The virtual exhibition is based on the materials of large-scale research of the porcelain and ceramics collection of the Armoury Chamber presented in the scientific catalogue by the leading research scientist of the Moscow Kremlin Museums Irina Vitalievna Gorbatova “Foreign Porcelain and Ceramics in the Collection of the Moscow Kremlin Museums (4th Century B.C. to the Early 19th Century)”.

The collection of porcelain and ceramics of the Moscow Kremlin Museums does not belong to the world-known collections and cannot compete with comparable large collections from other national and international museums. However, the exhibits it includes are of significant cultural interest and could become an honour to any large collection. 

The collection consists of four hundred thirty-two art pieces and is divided into 9 sections according to geography. Each section differs from the others by the time of production, quantity, and quality of the objects it compiles.

The items produced in Germany and France form the most numerous group in the Kremlin collection. Fifteen objects of the collection were created in the fatherland of porcelain manufactory – China, three items come from the antique Greece. Four groups of monuments from Austria, England, Holland and Italy amount only to two objects in each group. One piece presents the porcelain manufactory of Denmark.

While studying the Kremlin collection of porcelain, it wasn't easy to line up objects according to their typology, chronology and topography. The number of publications devoted to the collection was minimal and it gained less attention compared to other collections that were larger and more valuable for national and foreign history and art.
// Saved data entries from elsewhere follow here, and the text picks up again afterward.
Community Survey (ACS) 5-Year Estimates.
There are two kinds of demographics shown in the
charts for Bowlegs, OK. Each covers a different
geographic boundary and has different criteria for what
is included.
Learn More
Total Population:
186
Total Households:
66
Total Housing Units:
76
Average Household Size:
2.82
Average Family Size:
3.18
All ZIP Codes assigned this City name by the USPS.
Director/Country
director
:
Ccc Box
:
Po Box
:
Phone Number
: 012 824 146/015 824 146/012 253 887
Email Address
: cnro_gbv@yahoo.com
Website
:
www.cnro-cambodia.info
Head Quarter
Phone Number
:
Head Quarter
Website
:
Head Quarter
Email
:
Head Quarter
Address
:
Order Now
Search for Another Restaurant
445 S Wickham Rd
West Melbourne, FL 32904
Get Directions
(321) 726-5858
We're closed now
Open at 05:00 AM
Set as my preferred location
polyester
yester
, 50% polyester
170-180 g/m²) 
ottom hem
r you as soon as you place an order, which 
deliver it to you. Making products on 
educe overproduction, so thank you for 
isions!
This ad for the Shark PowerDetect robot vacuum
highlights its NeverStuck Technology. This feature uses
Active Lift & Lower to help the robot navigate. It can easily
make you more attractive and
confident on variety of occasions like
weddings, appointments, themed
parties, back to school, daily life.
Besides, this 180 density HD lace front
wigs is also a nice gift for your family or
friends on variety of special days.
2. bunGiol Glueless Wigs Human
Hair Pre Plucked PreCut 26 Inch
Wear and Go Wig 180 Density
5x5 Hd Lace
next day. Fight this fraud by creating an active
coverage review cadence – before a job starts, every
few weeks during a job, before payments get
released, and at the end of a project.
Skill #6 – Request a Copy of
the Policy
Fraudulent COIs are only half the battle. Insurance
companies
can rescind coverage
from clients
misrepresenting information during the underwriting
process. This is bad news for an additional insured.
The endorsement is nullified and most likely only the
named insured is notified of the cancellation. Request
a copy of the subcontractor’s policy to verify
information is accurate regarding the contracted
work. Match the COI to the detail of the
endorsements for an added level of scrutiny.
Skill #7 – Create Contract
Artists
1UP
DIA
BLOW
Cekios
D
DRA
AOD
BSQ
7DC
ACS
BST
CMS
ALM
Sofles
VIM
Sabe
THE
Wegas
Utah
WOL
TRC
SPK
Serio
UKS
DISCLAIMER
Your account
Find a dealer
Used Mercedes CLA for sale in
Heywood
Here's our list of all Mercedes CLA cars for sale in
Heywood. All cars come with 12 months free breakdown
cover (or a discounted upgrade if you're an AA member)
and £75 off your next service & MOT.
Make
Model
The museum Inventories of different years that registered porcelain treasures of the Armoury Chamber indicate only the total quantity of the items in each group without their description or the name of the author. Among all objects in the collection, only the 16th-century Chinese hip flask of Tsarevich Ivan Ivanovich and the “Olympic” service presented to Emperor Alexander I by Napoleon Bonaparte were mentioned in the publications. In the 19th century, famous communicators of Kremlin treasures A.F. Weltman and S.P. Bartenev wrote about the Chinese hip flask. These days in their scientific works, L.M. Frolova and I.V. Gorbacheva paid respects to a unique masterpiece of the Empire style  - the “Olympic Service”. These objects are only one-third of the whole collection. The major part of the porcelain in the Armoury Chamber has been neither exposed nor published.

Thanks to the research of I.V. Gorbatova in the scientific catalogue, devoted to the Kremlin collection of foreign porcelain and ceramics of the 4th-early 19th century, we have an opportunity to characterize the collection, uncover its peculiarities and draw attention to the key objects. “Even in the service sets of the Kremlin, each item is individual and worth mentioning”. Our exhibition is dedicated to these very items.